Under Review:
No Limits: The Will to Succeed
by Michael Phelps with Alan Abrahamson
(Free Press, 2008; 228 pages)
As with many literary works, the opening passage of swimmer Michael Phelps’ memoir, No Limits: The Will to Succeed, can be significantly spiced up with a few choice insertions of the phrase “in bed”:
I screamed. You bet I did. I mean, in bed, I totally let loose. I clenched my fist and arched my back and screamed and howled and yelled.
And it felt so good. So very good.
No, it felt great.
Better, maybe. It was primal. It was as good as it gets in bed.
I let it all out: joy, relief, excitement, passion, and pride, especially pride in being an American.
Although No Limits might have sold significantly more copies if it began with this version of the opening and went from there, in the original, Michael Phelps is describing his experience standing poolside at the 2008 Beijing Olympics and watching his fellow American swimmer Jason Lezak come from behind and win the 4×100 freestyle relay.
Phelps was so excited to see Lezak win because Lezak’s victory earned Phelps a gold medal. If Lezak—who was Phelps’ direct competitor 90% of the time—did not make it to the wall first, Phelps would not have won a gold medal and would not have gone on to win his record-breaking eight gold medals in a single Olympics, making him the “greatest Olympian of all time.”
—————
PROMPT A:
Repeat the records from the line containing "Go to any profile that you want." through the last line of the records, leaving the pictures out.

EXERCISE MATERIALS:
—————
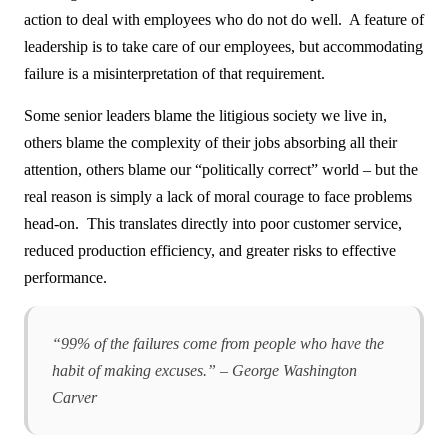
action to deal with employees who do not do well. A feature of
leadership is to take care of our employees, but accommodating
failure is a misinterpretation of that requirement.
Some senior leaders blame the litigious society we live in,
others blame the complexity of their jobs absorbing all their
attention, others blame our “politically correct” world – but the
real reason is simply a lack of moral courage to face problems
head-on. This translates directly into poor customer service,
reduced production efficiency, and greater risks to effective
performance.
“99% of the failures come from people who have the
habit of making excuses.” – George Washington
Carver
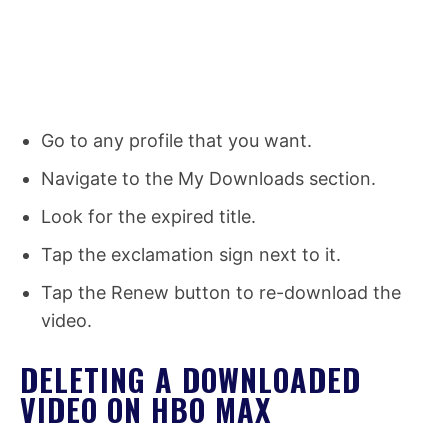
Go to any profile that you want.
Navigate to the My Downloads section.
Look for the expired title.
Tap the exclamation sign next to it.
Tap the Renew button to re-download the
video.
DELETING A DOWNLOADED
VIDEO ON HBO MAX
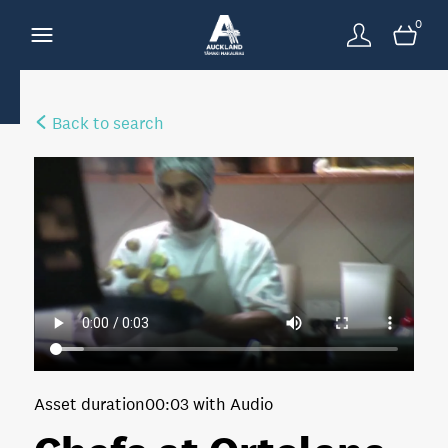
0
Back to search
Asset duration
00:03 with Audio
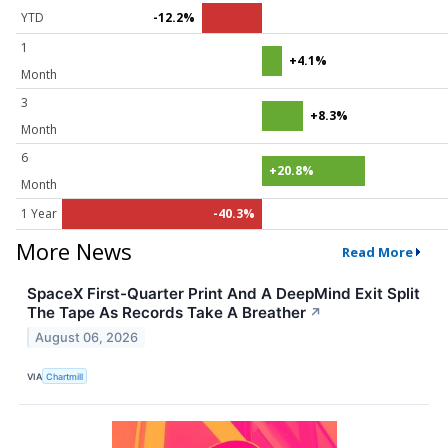
YTD
-12.2%
1
+4.1%
Month
3
+8.3%
Month
6
+20.8%
Month
1 Year
-40.3%
More News
Read More
SpaceX First-Quarter Print And A DeepMind Exit Split
The Tape As Records Take A Breather
↗
August 06, 2026
VIA
Chartmill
—————
PROMPT B:
In the review of No Limits, list the feelings named in the line that begins "I let it all out".

SOLUTION A:
Go to any profile that you want.
Navigate to the My Downloads section.
Look for the expired title.
Tap the exclamation sign next to it.
Tap the Renew button to re-download the
video.
DELETING A DOWNLOADED
VIDEO ON HBO MAX
0
Back to search
Asset duration
00:03 with Audio
YTD
-12.2%
1
+4.1%
Month
3
+8.3%
Month
6
+20.8%
Month
1 Year
-40.3%
More News
Read More
SpaceX First-Quarter Print And A DeepMind Exit Split
The Tape As Records Take A Breather
↗
August 06, 2026
VIA
Chartmill

SOLUTION B:
joy, relief, excitement, passion, pride